#### [Task]
Where a record contains an image, leave the image out and print the rest exactly.

(Items from a data source)
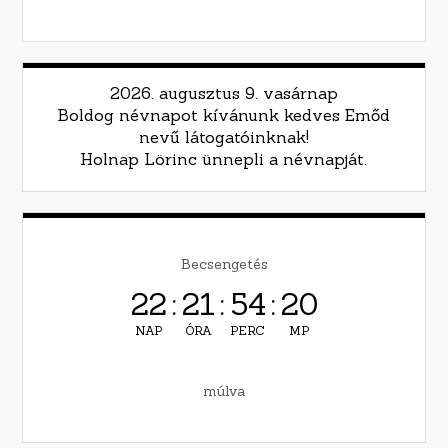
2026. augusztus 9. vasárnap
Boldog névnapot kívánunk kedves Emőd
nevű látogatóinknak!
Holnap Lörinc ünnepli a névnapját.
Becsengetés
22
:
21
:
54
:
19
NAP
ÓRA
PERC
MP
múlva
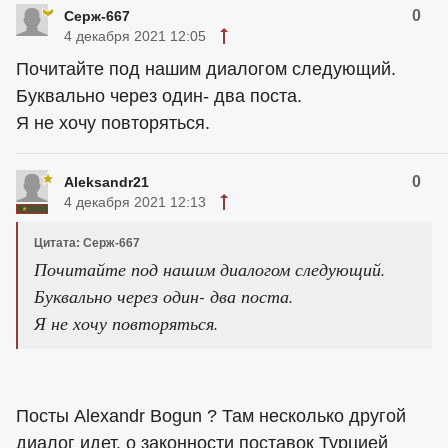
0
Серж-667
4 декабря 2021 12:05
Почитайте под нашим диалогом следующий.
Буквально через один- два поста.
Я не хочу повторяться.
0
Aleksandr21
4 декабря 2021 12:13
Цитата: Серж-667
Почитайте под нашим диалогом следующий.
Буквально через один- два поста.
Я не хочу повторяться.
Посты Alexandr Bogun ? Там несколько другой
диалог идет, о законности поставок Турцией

#### [The completed task]
2026. augusztus 9. vasárnap
Boldog névnapot kívánunk kedves Emőd
nevű látogatóinknak!
Holnap Lörinc ünnepli a névnapját.
Becsengetés
22
:
21
:
54
:
19
NAP
ÓRA
PERC
MP
múlva
0
Серж-667
4 декабря 2021 12:05
Почитайте под нашим диалогом следующий.
Буквально через один- два поста.
Я не хочу повторяться.
0
Aleksandr21
4 декабря 2021 12:13
Цитата: Серж-667
Почитайте под нашим диалогом следующий.
Буквально через один- два поста.
Я не хочу повторяться.
Посты Alexandr Bogun ? Там несколько другой
диалог идет, о законности поставок Турцией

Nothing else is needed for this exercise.